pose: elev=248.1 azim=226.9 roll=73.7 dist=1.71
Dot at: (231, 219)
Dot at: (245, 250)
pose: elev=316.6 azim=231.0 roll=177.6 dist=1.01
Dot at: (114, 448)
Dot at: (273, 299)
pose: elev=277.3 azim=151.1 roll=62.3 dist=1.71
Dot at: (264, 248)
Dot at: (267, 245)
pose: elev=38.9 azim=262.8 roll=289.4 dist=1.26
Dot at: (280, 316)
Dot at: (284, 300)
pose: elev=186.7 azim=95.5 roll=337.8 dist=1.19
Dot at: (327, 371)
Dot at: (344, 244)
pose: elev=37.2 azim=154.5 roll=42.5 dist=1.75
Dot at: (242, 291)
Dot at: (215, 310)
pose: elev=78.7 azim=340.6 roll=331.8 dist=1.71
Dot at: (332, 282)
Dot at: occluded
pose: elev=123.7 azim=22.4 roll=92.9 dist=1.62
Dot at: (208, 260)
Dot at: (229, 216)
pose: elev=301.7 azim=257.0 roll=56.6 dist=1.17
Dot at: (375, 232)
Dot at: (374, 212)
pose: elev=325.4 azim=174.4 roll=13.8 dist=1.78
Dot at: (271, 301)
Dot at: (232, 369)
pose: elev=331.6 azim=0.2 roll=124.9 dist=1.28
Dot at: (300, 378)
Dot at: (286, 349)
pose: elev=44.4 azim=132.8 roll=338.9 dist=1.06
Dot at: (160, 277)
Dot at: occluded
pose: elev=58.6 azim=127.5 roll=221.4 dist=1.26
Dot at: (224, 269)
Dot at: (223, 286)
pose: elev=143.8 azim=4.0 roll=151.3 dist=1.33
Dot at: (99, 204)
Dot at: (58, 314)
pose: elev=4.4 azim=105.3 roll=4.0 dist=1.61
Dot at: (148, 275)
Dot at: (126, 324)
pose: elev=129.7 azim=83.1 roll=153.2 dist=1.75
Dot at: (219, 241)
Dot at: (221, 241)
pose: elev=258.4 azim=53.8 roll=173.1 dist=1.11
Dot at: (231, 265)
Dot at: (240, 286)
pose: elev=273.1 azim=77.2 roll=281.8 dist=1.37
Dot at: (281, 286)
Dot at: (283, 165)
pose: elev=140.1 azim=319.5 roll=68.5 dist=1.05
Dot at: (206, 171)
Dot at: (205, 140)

■ ■ ■ ■

> _TASK INSTRUCTIONS_
Retype every line of the items above, character for character.

> _WRITTEN REPLY_
pose: elev=248.1 azim=226.9 roll=73.7 dist=1.71
Dot at: (231, 219)
Dot at: (245, 250)
pose: elev=316.6 azim=231.0 roll=177.6 dist=1.01
Dot at: (114, 448)
Dot at: (273, 299)
pose: elev=277.3 azim=151.1 roll=62.3 dist=1.71
Dot at: (264, 248)
Dot at: (267, 245)
pose: elev=38.9 azim=262.8 roll=289.4 dist=1.26
Dot at: (280, 316)
Dot at: (284, 300)
pose: elev=186.7 azim=95.5 roll=337.8 dist=1.19
Dot at: (327, 371)
Dot at: (344, 244)
pose: elev=37.2 azim=154.5 roll=42.5 dist=1.75
Dot at: (242, 291)
Dot at: (215, 310)
pose: elev=78.7 azim=340.6 roll=331.8 dist=1.71
Dot at: (332, 282)
Dot at: occluded
pose: elev=123.7 azim=22.4 roll=92.9 dist=1.62
Dot at: (208, 260)
Dot at: (229, 216)
pose: elev=301.7 azim=257.0 roll=56.6 dist=1.17
Dot at: (375, 232)
Dot at: (374, 212)
pose: elev=325.4 azim=174.4 roll=13.8 dist=1.78
Dot at: (271, 301)
Dot at: (232, 369)
pose: elev=331.6 azim=0.2 roll=124.9 dist=1.28
Dot at: (300, 378)
Dot at: (286, 349)
pose: elev=44.4 azim=132.8 roll=338.9 dist=1.06
Dot at: (160, 277)
Dot at: occluded
pose: elev=58.6 azim=127.5 roll=221.4 dist=1.26
Dot at: (224, 269)
Dot at: (223, 286)
pose: elev=143.8 azim=4.0 roll=151.3 dist=1.33
Dot at: (99, 204)
Dot at: (58, 314)
pose: elev=4.4 azim=105.3 roll=4.0 dist=1.61
Dot at: (148, 275)
Dot at: (126, 324)
pose: elev=129.7 azim=83.1 roll=153.2 dist=1.75
Dot at: (219, 241)
Dot at: (221, 241)
pose: elev=258.4 azim=53.8 roll=173.1 dist=1.11
Dot at: (231, 265)
Dot at: (240, 286)
pose: elev=273.1 azim=77.2 roll=281.8 dist=1.37
Dot at: (281, 286)
Dot at: (283, 165)
pose: elev=140.1 azim=319.5 roll=68.5 dist=1.05
Dot at: (206, 171)
Dot at: (205, 140)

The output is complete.